NVIDIA is looking for a Solutions Architect, DGX Cloud to guide and enable the successful adoption at scale of DGX Cloud and NVIDIA AI Enterprise Software in production. You will work closely with DGX Cloud Partners as their trusted technical advisor to ensure they accomplish their business goals.
What You'll Do
- Work closely with DGX Cloud Partners, become their trusted technical advisor, advocate for their needs, and ensure they are successful in accomplishing their business goals with the platform.
- Accelerate NVIDIA Cloud Partner onboarding time, cluster manageability and reliability.
- Scale knowledge, reach, and opportunities by building and educating vertical teams and communities on DGX Cloud and NVIDIA Reference Architectures.
- Communicate to our Reference Architecture teams findings gathered from the field.
- Provide technical education and facilitate field product feedback to improve DGX Cloud.
- Enable partners to participate in the DGX Cloud Ecosystem with the goal of end-user satisfaction and increased sales.
What We're Looking For
- Strong foundational expertise, from a BS, MS, or Ph.D. degree in Engineering, Mathematics, Physics, Computer Science, Data Science (or equivalent experience).
- 5+ years of proven experience with one or more Cloud Service Providers (AWS, Azure, GCP or OCI), NVIDIA Cloud Partners (CoreWeave, Lambda Labs, Crusoe, etc) and cloud-native architectures and software.
- Demonstrated experience in technical leadership, strong understanding of NVIDIA technologies, and success in working with customers.
- Expertise with parallel filesystems (e.g. Lustre, GPFS, BeeGFS, WekaIO) and high-speed interconnects (InfiniBand, Omni Path, RoCE, and Gig-E).
- Strong coding and debugging skills, and demonstrated expertise in one or more of the following areas: Machine Learning, Deep Learning, Slurm, Kubernetes, MPI, MLOps, LLMOps, Ansible, Terraform, and other high-performance AI cluster solutions.

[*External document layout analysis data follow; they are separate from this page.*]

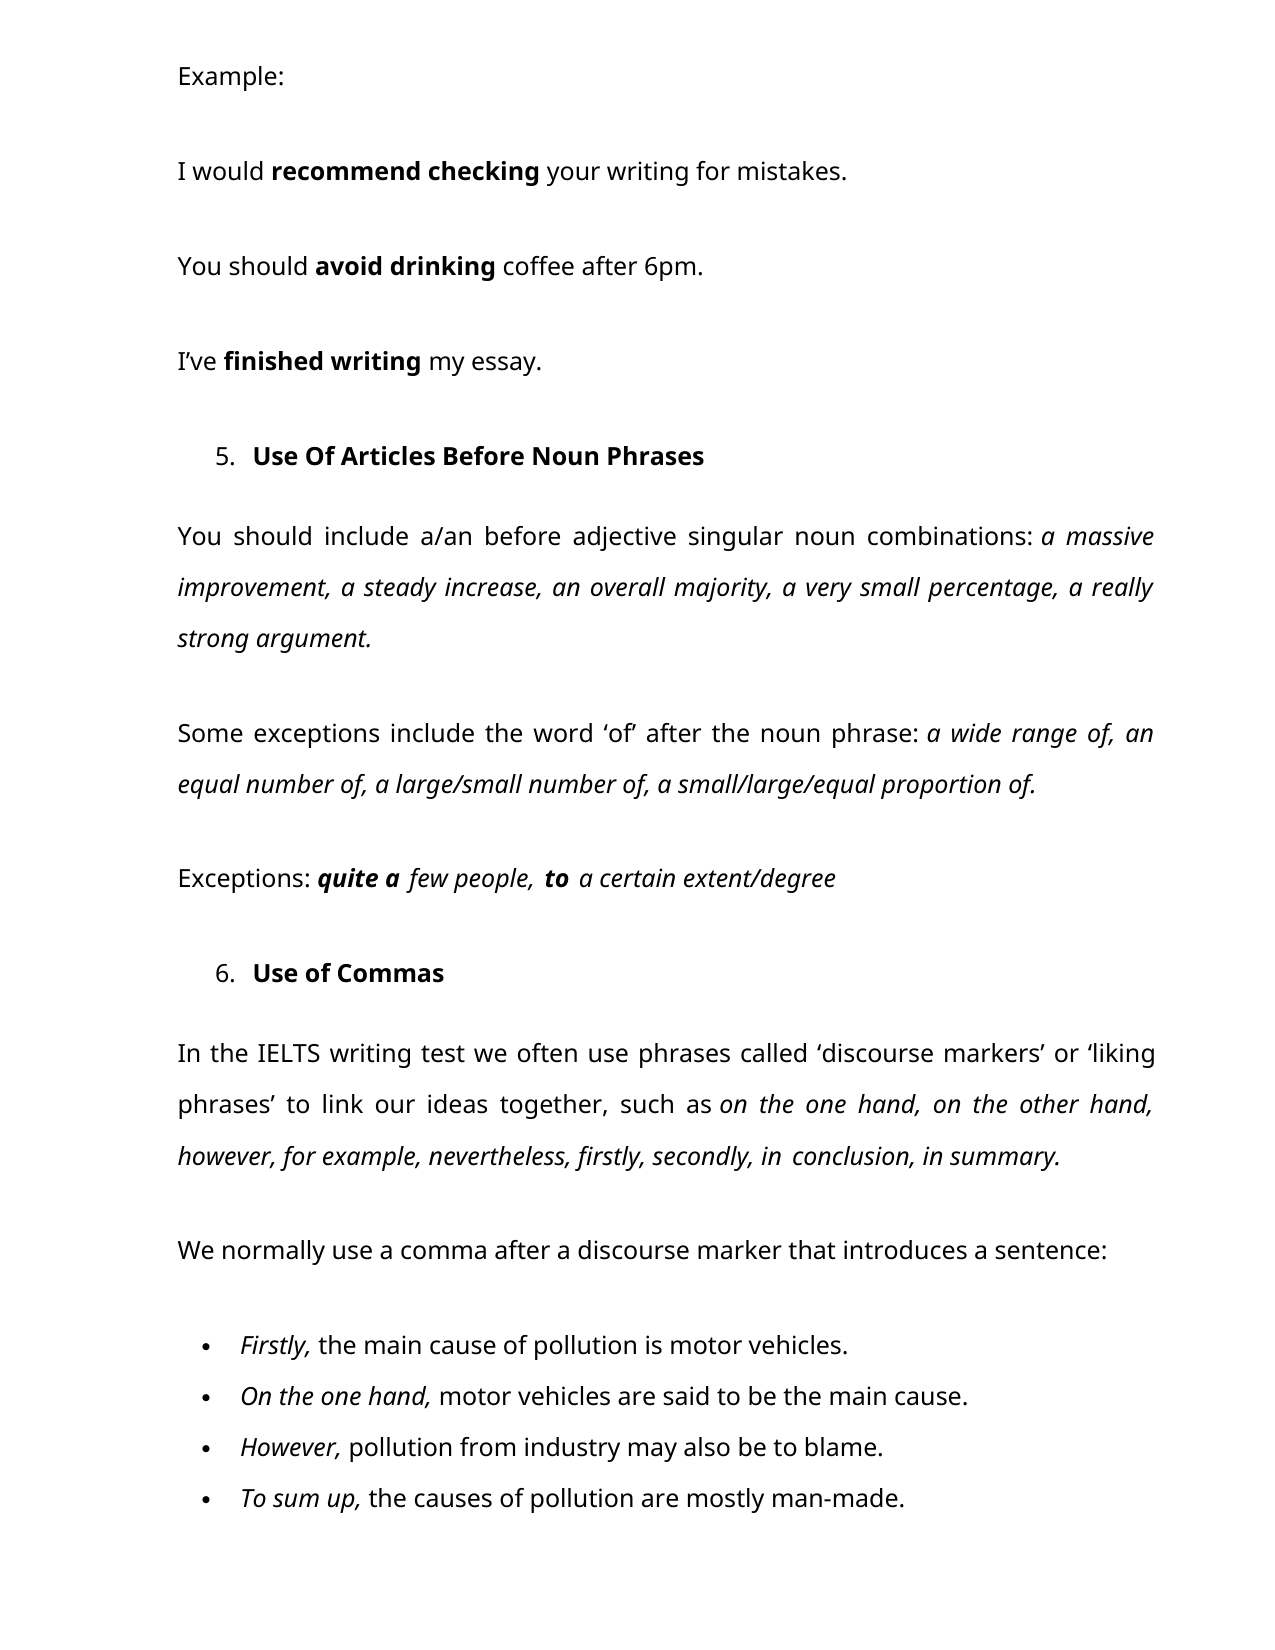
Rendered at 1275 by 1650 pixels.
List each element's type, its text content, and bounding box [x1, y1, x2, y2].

list On the one hand, motor vehicles are said to be the main cause. [202, 1379, 1157, 1413]
text You should avoid drinking coffee after 6pm. [177, 249, 1157, 283]
list To sum up, the causes of pollution are mostly man-made. [202, 1481, 1157, 1515]
list Use Of Articles Before Noun Phrases [215, 438, 1157, 472]
list However, pollution from industry may also be to blame. [202, 1430, 1157, 1464]
text You should include a/an before adjective singular noun combinations: a massive improvement, a steady increase, an overall majority, a very small percentage, a really strong argument. [177, 518, 1157, 654]
text Exceptions: quite a few people, to a certain extent/degree [177, 861, 1157, 895]
text I’ve finished writing my essay. [177, 343, 1157, 377]
text Some exceptions include the word ‘of’ after the noun phrase: a wide range of, an equal number of, a large/small number of, a small/large/equal proportion of. [177, 715, 1157, 800]
text I would recommend checking your writing for mistakes. [177, 154, 1157, 188]
text Example: [177, 59, 1157, 93]
text We normally use a comma after a discourse marker that introduces a sentence: [177, 1233, 1157, 1267]
text In the IELTS writing test we often use phrases called ‘discourse markers’ or ‘liking phrases’ to link our ideas together, such as on the one hand, on the other hand, however, for example, nevertheless, firstly, secondly, in conclusion, in summary. [177, 1036, 1157, 1172]
list Use of Commas [215, 956, 1157, 990]
list Firstly, the main cause of pollution is motor vehicles. [202, 1328, 1157, 1362]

- Proficient in deploying GPU applications in Slurm, Kubernetes, docker, helm, registries.
- Experience with Linux-based configuration management and monitoring solutions, system administration, OS installation, configuration, and troubleshooting.

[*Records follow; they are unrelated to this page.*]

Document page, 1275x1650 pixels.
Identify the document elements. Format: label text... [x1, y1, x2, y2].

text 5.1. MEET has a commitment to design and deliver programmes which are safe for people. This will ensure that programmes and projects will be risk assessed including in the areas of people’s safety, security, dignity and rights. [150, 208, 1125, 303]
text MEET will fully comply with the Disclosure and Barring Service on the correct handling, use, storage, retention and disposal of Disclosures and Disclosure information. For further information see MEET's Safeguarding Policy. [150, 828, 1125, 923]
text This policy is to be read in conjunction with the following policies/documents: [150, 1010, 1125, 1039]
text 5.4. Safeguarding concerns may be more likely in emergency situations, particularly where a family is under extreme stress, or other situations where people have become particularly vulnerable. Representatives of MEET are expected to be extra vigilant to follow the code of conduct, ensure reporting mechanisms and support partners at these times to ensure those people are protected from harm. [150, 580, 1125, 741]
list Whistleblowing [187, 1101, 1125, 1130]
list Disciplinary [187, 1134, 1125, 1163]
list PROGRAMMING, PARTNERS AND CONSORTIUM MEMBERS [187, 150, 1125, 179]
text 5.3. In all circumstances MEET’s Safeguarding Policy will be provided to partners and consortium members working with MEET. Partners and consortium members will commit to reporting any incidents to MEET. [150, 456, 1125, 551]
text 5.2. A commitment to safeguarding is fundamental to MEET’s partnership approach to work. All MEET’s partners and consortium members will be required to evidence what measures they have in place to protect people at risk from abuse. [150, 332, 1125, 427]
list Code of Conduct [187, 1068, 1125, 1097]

- Knowledge of networking technologies (e.g. router, firewall, load balancer, DNS, VPN) for complex infrastructure configuration.
Nice to Have
- Experience using DGX Cloud, NVIDIA AI Enterprise AI Software including Base Command Manager, NeMo, and NVIDIA's Inference Microservices.
- Experience with AI application development and deployment.
- Background with deploying and configuring observability tooling including Grafana, Prometheus, W&B, Nagios, Zabbix.
- Experience with high performance or large-scale computing environments.
Technical Stack
- Cloud: AWS, Azure, GCP, OCI
- Storage: Lustre, GPFS, BeeGFS, WekaIO
- Interconnect: InfiniBand, Omni Path, RoCE, Gig-E
- AI/ML: Machine Learning, Deep Learning, MLOps, LLMOps
- Orchestration: Slurm, Kubernetes, MPI
- Infrastructure as Code: Ansible, Terraform
- Containers: docker, helm
- Observability: Grafana, Prometheus, W&B, Nagios, Zabbix
Team & Environment
Part of the DGX Cloud SA Segment Team.
Benefits & Compensation
- Compensation range: 148,000 USD - 235,750 USD + equity.
- Equity and benefits.
NVIDIA is committed to fostering a diverse work environment and proud to be an equal opportunity employer.